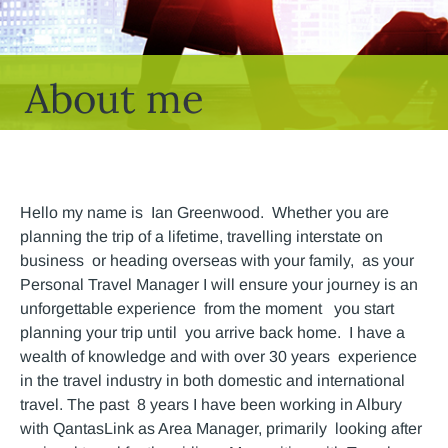
About me
Hello my name is Ian Greenwood. Whether you are
planning the trip of a lifetime, travelling interstate on
business or heading overseas with your family, as your
Personal Travel Manager I will ensure your journey is an
unforgettable experience from the moment you start
planning your trip until you arrive back home. I have a
wealth of knowledge and with over 30 years experience
in the travel industry in both domestic and international
travel. The past 8 years I have been working in Albury
with QantasLink as Area Manager, primarily looking after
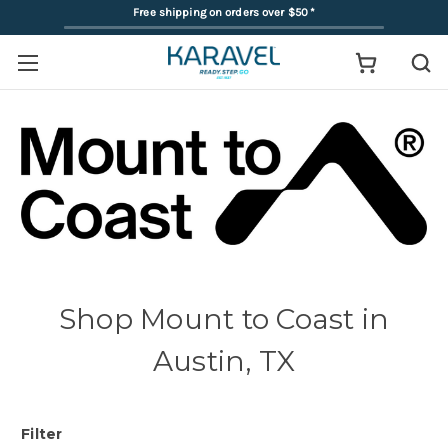
Free shipping on orders over $50
*
Shop Mount to Coast in
Austin, TX
Filter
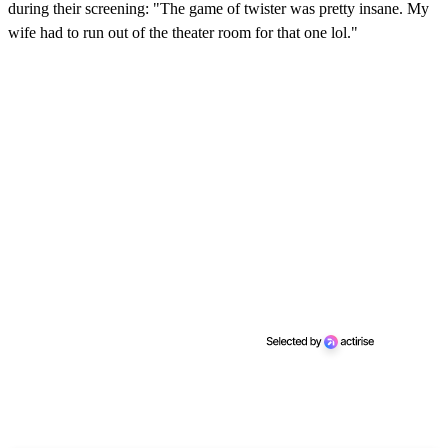
during their screening: "The game of twister was pretty insane. My
wife had to run out of the theater room for that one lol."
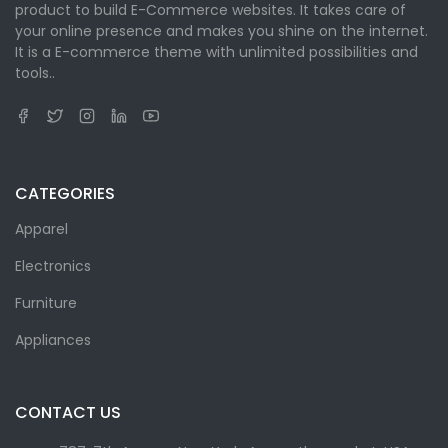
product to build E-Commerce websites. It takes care of
your online presence and makes you shine on the internet.
It is a E-commerce theme with unlimited possibilities and
tools..
CATEGORIES
Apparel
Electronics
Furniture
Appliances
CONTACT US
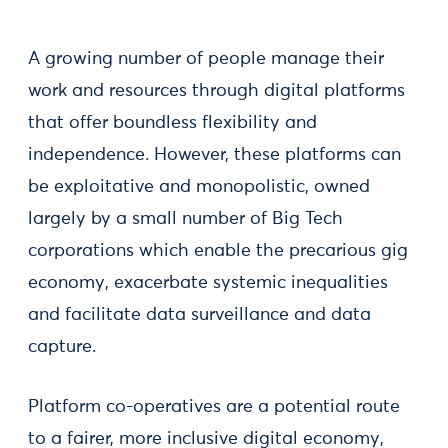
A growing number of people manage their
work and resources through digital platforms
that offer boundless flexibility and
independence. However, these platforms can
be exploitative and monopolistic, owned
largely by a small number of Big Tech
corporations which enable the precarious gig
economy, exacerbate systemic inequalities
and facilitate data surveillance and data
capture.
Platform co-operatives are a potential route
to a fairer, more inclusive digital economy,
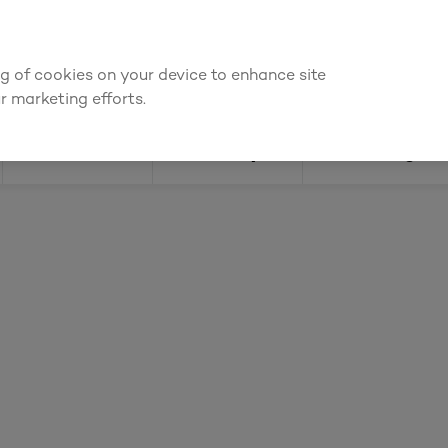
bout prices
ing of cookies on your device to enhance site
Find a depot
Cata
r marketing efforts.
Doors
Joinery
Flooring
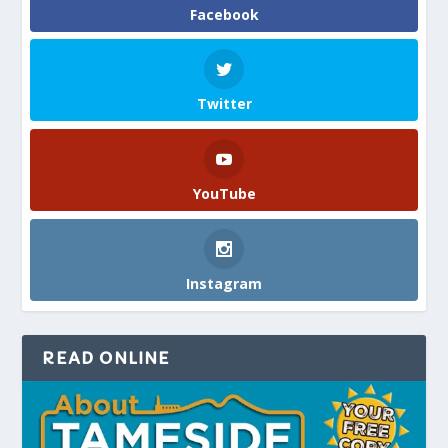
Facebook
Twitter
YouTube
Instagram
READ ONLINE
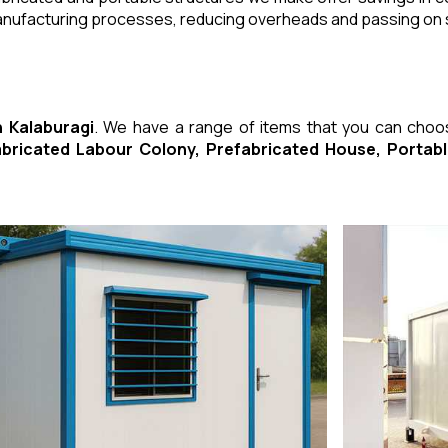
manufacturing processes, reducing overheads and passing on
n Kalaburagi
. We have a range of items that you can cho
fabricated Labour Colony, Prefabricated House, Porta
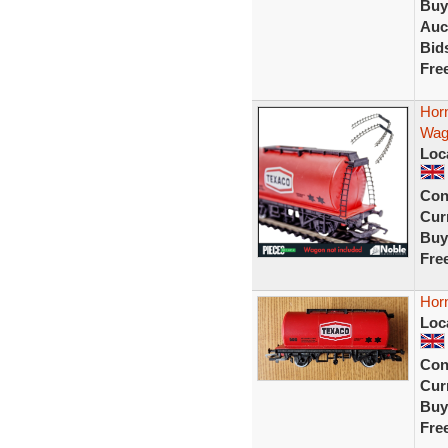
Buy
Auc
Bid
Fre
Hor
Wago
Loc
Con
Curr
Buy
Fre
Hor
Loc
Con
Curr
Buy
Fre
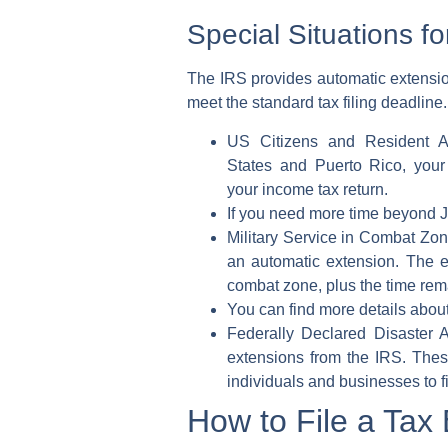
Special Situations f
The
IRS
provides automatic extension
meet the standard
tax filing deadline
.
US Citizens and Resident A
States
and
Puerto Rico
, you
your
income tax return
.
If you need more time beyond Ju
Military Service in Combat Zon
an
automatic extension
. The e
combat zone, plus the time remai
You can find more details about
Federally Declared Disaster A
extensions
from the
IRS
. Thes
individuals and businesses to fi
How to File a Tax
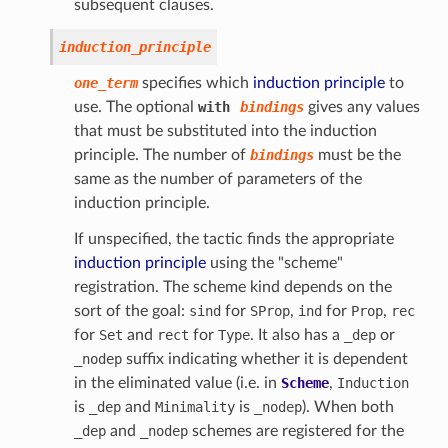
subsequent clauses.
induction_principle
one_term
specifies which
induction principle
to
use. The optional
with
bindings
gives any values
that must be substituted into the induction
principle. The number of
bindings
must be the
same as the number of parameters of the
induction principle.
If unspecified, the tactic finds the appropriate
induction principle
using the "scheme"
registration. The scheme kind depends on the
sort of the goal:
sind
for
SProp
,
ind
for
Prop
,
rec
for
Set
and
rect
for
Type
. It also has a
_dep
or
_nodep
suffix indicating whether it is dependent
in the eliminated value (i.e. in
Scheme
,
Induction
is
_dep
and
Minimality
is
_nodep
). When both
_dep
and
_nodep
schemes are registered for the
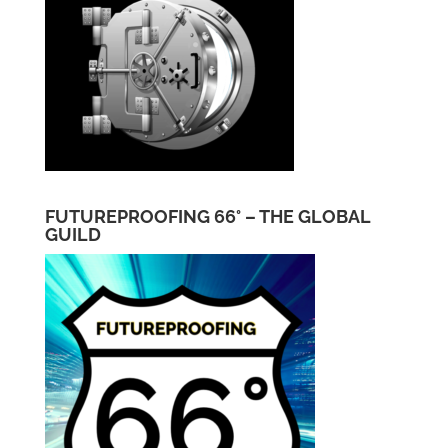
FUTUREPROOFING 66° – THE GLOBAL
GUILD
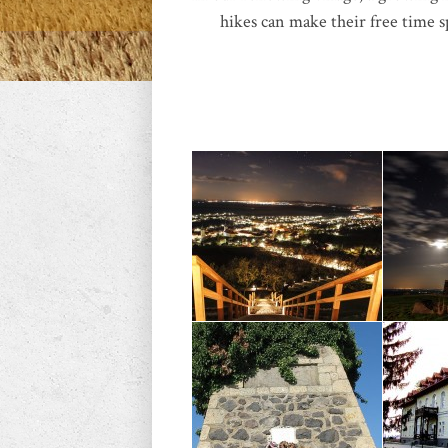
hikes can make their free time s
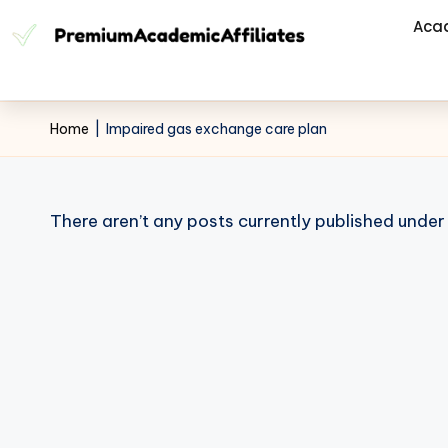
Aca
Home
|
Impaired gas exchange care plan
There aren’t any posts currently published under 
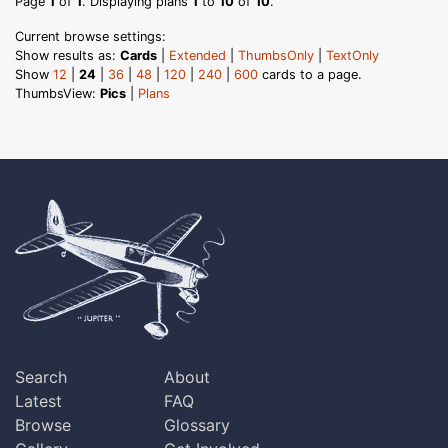
Page
1
of
1
. Displaying plans
1
to
10
of
10
.
Current browse settings:
Show results as:
Cards
|
Extended
|
ThumbsOnly
|
TextOnly
Show
12
|
24
|
36
|
48
|
120
|
240
|
600
cards to a page.
ThumbsView:
Pics
|
Plans
Search
About
Latest
FAQ
Browse
Glossary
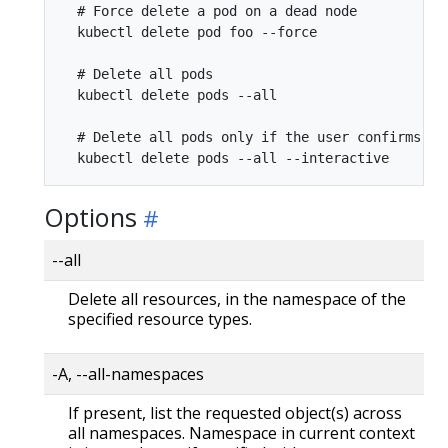
  # Force delete a pod on a dead node

  kubectl delete pod foo --force

  # Delete all pods

  kubectl delete pods --all

  # Delete all pods only if the user confirms the
Options
--all
Delete all resources, in the namespace of the
specified resource types.
-A, --all-namespaces
If present, list the requested object(s) across
all namespaces. Namespace in current context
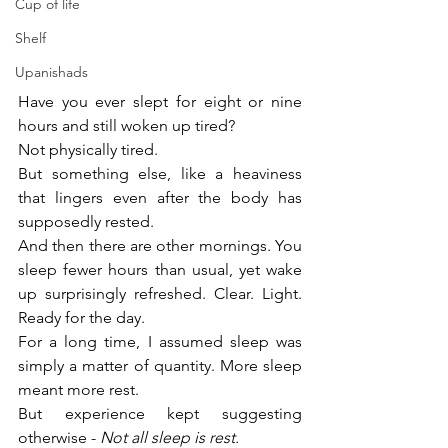
Cup of life
Shelf
Upanishads
Have you ever slept for eight or nine 
hours and still woken up tired?
Not physically tired.
But something else, like a heaviness 
that lingers even after the body has 
supposedly rested.
And then there are other mornings. You 
sleep fewer hours than usual, yet wake 
up surprisingly refreshed. Clear. Light. 
Ready for the day.
For a long time, I assumed sleep was 
simply a matter of quantity. More sleep 
meant more rest.
But experience kept suggesting 
otherwise - 
Not all sleep is rest.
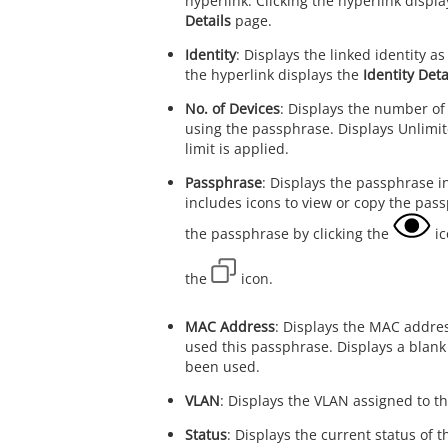
hyperlink. Clicking the hyperlink displ
Details
page.
Identity
: Displays the linked identity as
the hyperlink displays the
Identity Deta
No. of Devices
: Displays the number of
using the passphrase. Displays Unlimi
limit is applied.
Passphrase
: Displays the passphrase i
includes icons to view or copy the pas
the passphrase by clicking the
ic
the
icon.
MAC Address
: Displays the MAC addres
used this passphrase. Displays a blank v
been used.
VLAN
: Displays the VLAN assigned to th
Status
: Displays the current status of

+===+

● **Required action**
The entries above are to be reproduced exactly, with the pictures dropped.

● **Solved problem**
About me
Hello my name is Ian Greenwood. Whether you are
planning the trip of a lifetime, travelling interstate on
business or heading overseas with your family, as your
Personal Travel Manager I will ensure your journey is an
unforgettable experience from the moment you start
planning your trip until you arrive back home. I have a
wealth of knowledge and with over 30 years experience
in the travel industry in both domestic and international
travel. The past 8 years I have been working in Albury
with QantasLink as Area Manager, primarily looking after
Free shipping on orders over $50
*
Shop Mount to Coast in
Austin, TX
Filter
during their screening: "The game of twister was pretty insane. My
wife had to run out of the theater room for that one lol."
product to build E-Commerce websites. It takes care of
your online presence and makes you shine on the internet.
It is a E-commerce theme with unlimited possibilities and
tools..
CATEGORIES
Apparel
Electronics
Furniture
Appliances
CONTACT US
A growing number of people manage their
work and resources through digital platforms
that offer boundless flexibility and
independence. However, these platforms can
be exploitative and monopolistic, owned
largely by a small number of Big Tech
corporations which enable the precarious gig
economy, exacerbate systemic inequalities
and facilitate data surveillance and data
capture.
Platform co-operatives are a potential route
to a fairer, more inclusive digital economy,
bout prices
ing of cookies on your device to enhance site
Find a depot
Cata
r marketing efforts.
Doors
Joinery
Flooring
Facebook
Twitter
YouTube
Instagram
READ ONLINE
manufacturing processes, reducing overheads and passing on
n Kalaburagi
. We have a range of items that you can cho
fabricated Labour Colony, Prefabricated House, Porta
Buy
Auc
Bid
Fre
Hor
Wago
Loc
Con
Curr
Buy
Fre
Hor
Loc
Con
Curr
Buy
Fre
Special Situations f
The
IRS
provides automatic extension
meet the standard
tax filing deadline
.
US Citizens and Resident A
States
and
Puerto Rico
, you
your
income tax return
.
If you need more time beyond Ju
Military Service in Combat Zon
an
automatic extension
. The e
combat zone, plus the time remai
You can find more details about
Federally Declared Disaster A
extensions
from the
IRS
. Thes
individuals and businesses to fi
How to File a Tax
subsequent clauses.
induction_principle
one_term
specifies which
induction principle
to
use. The optional
with
bindings
gives any values
that must be substituted into the induction
principle. The number of
bindings
must be the
same as the number of parameters of the
induction principle.
If unspecified, the tactic finds the appropriate
induction principle
using the "scheme"
registration. The scheme kind depends on the
sort of the goal:
sind
for
SProp
,
ind
for
Prop
,
rec
for
Set
and
rect
for
Type
. It also has a
_dep
or
_nodep
suffix indicating whether it is dependent
in the eliminated value (i.e. in
Scheme
,
Induction
is
_dep
and
Minimality
is
_nodep
). When both
_dep
and
_nodep
schemes are registered for the
FUTUREPROOFING 66° – THE GLOBAL
GUILD
hikes can make their free time s
Aca
Home
|
Impaired gas exchange care plan
There aren’t any posts currently published under 
Page
1
of
1
. Displaying plans
1
to
10
of
10
.
Current browse settings:
Show results as:
Cards
|
Extended
|
ThumbsOnly
|
TextOnly
Show
12
|
24
|
36
|
48
|
120
|
240
|
600
cards to a page.
ThumbsView:
Pics
|
Plans
Search
About
Latest
FAQ
Browse
Glossary
  # Force delete a pod on a dead node

  kubectl delete pod foo --force

  # Delete all pods

  kubectl delete pods --all

  # Delete all pods only if the user confirms the
Options
--all
Delete all resources, in the namespace of the
specified resource types.
-A, --all-namespaces
If present, list the requested object(s) across
all namespaces. Namespace in current context
Cup of life
Shelf
Upanishads
Have you ever slept for eight or nine 
hours and still woken up tired?
Not physically tired.
But something else, like a heaviness 
that lingers even after the body has 
supposedly rested.
And then there are other mornings. You 
sleep fewer hours than usual, yet wake 
up surprisingly refreshed. Clear. Light. 
Ready for the day.
For a long time, I assumed sleep was 
simply a matter of quantity. More sleep 
meant more rest.
But experience kept suggesting 
otherwise - 
Not all sleep is rest.
hyperlink. Clicking the hyperlink displ
Details
page.
Identity
: Displays the linked identity as
the hyperlink displays the
Identity Deta
No. of Devices
: Displays the number of
using the passphrase. Displays Unlimi
limit is applied.
Passphrase
: Displays the passphrase i
includes icons to view or copy the pas
the passphrase by clicking the
ic
the
icon.
MAC Address
: Displays the MAC addres
used this passphrase. Displays a blank v
been used.
VLAN
: Displays the VLAN assigned to th
Status
: Displays the current status of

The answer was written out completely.